Achtung, Aufnahme! is a short opera by Wilhelm Grosz. It’s an absurdist, “Tragicomedy” with a libretto by Béla Balázs, who also wrote the libretto of Bartók’s Duke Bluebeard’s Castle. It’s very silly and really quite funny. Basically it’s set on a film set. A student who has been dumped by the leading lady shows up intending to kill her. The director thinks he’s part of the cast and coaches him in his role despite repeated warnings from the pianist. Finally the student realises what’s happening and makes a lucrative film deal with the director. The music is heavily jazz inflected and fun to listen to.
It’s performed on CD by the venerable Dutch institution The Ebony Band; led by Werner Herbers. They are specialists in German music of the 1920s and 30s and it shows. The soloists are also very good. Lilia Milek gets the tone just right as the grasping and heartless actress. The men are equally good, especially the lugubrious student and the clueless director. Curiously the booklet lists the soloists but not who is playing what role. For the record they are André Post, Dirk Laplasse, Matthijs van der Woerd, Romain Bischoff and Harry van der Kamp.
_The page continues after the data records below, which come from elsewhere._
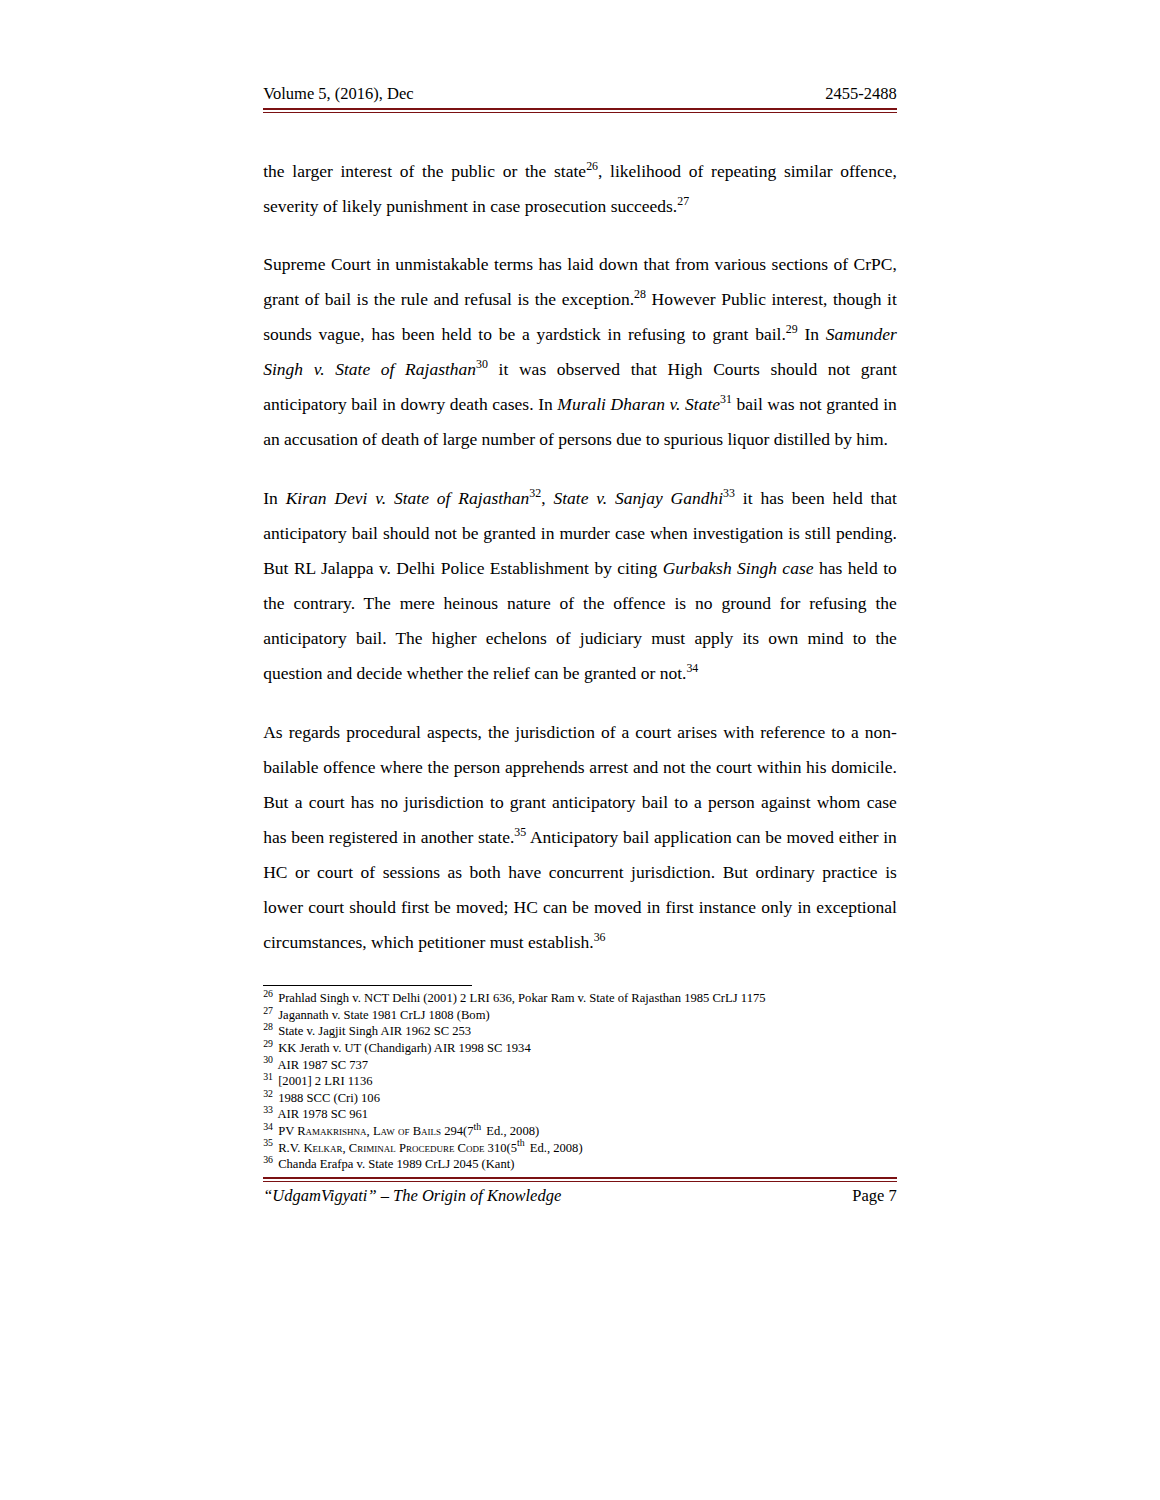Volume 5, (2016), Dec 2455-2488
the larger interest of the public or the state26, likelihood of repeating similar offence, severity of likely punishment in case prosecution succeeds.27
Supreme Court in unmistakable terms has laid down that from various sections of CrPC, grant of bail is the rule and refusal is the exception.28 However Public interest, though it sounds vague, has been held to be a yardstick in refusing to grant bail.29 In Samunder Singh v. State of Rajasthan30 it was observed that High Courts should not grant anticipatory bail in dowry death cases. In Murali Dharan v. State31 bail was not granted in an accusation of death of large number of persons due to spurious liquor distilled by him.
In Kiran Devi v. State of Rajasthan32, State v. Sanjay Gandhi33 it has been held that anticipatory bail should not be granted in murder case when investigation is still pending. But RL Jalappa v. Delhi Police Establishment by citing Gurbaksh Singh case has held to the contrary. The mere heinous nature of the offence is no ground for refusing the anticipatory bail. The higher echelons of judiciary must apply its own mind to the question and decide whether the relief can be granted or not.34
As regards procedural aspects, the jurisdiction of a court arises with reference to a non-bailable offence where the person apprehends arrest and not the court within his domicile. But a court has no jurisdiction to grant anticipatory bail to a person against whom case has been registered in another state.35 Anticipatory bail application can be moved either in HC or court of sessions as both have concurrent jurisdiction. But ordinary practice is lower court should first be moved; HC can be moved in first instance only in exceptional circumstances, which petitioner must establish.36
26 Prahlad Singh v. NCT Delhi (2001) 2 LRI 636, Pokar Ram v. State of Rajasthan 1985 CrLJ 1175
27 Jagannath v. State 1981 CrLJ 1808 (Bom)
28 State v. Jagjit Singh AIR 1962 SC 253
29 KK Jerath v. UT (Chandigarh) AIR 1998 SC 1934
30 AIR 1987 SC 737
31 [2001] 2 LRI 1136
32 1988 SCC (Cri) 106
33 AIR 1978 SC 961
34 PV Ramakrishna, Law of Bails 294(7th Ed., 2008)
35 R.V. Kelkar, Criminal Procedure Code 310(5th Ed., 2008)
36 Chanda Erafpa v. State 1989 CrLJ 2045 (Kant)
“UdgamVigyati” – The Origin of Knowledge Page 7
There are two shorter pieces on the disk; both selections of music from works of much the same period and style. There’s instrumental music by Walter Goehr culled from the absurdist revue Komödien in Europa and a short version of a musical radio play; Die vertauschten Manuskripte with music by Mátyás Seiber. This apparently is about a poet who writes poems for his two lovers; one prudish, one not, but the poems get mixed up with unexpected results. I say “apparently” because the libretto for this isn’t included in the booklet (a full text and translation of Achtung, Auf nahme! is).
All three pieces are taken from live recordings so there’s applause and so on. The recordings sound fine and have an acoustic that works for the music. There’s a lot of documentation but it’s a bit patchy! The record is available as a physical CD, MP3 or CD quality FLAC. It’s a bit of an oddball but I enjoyed it.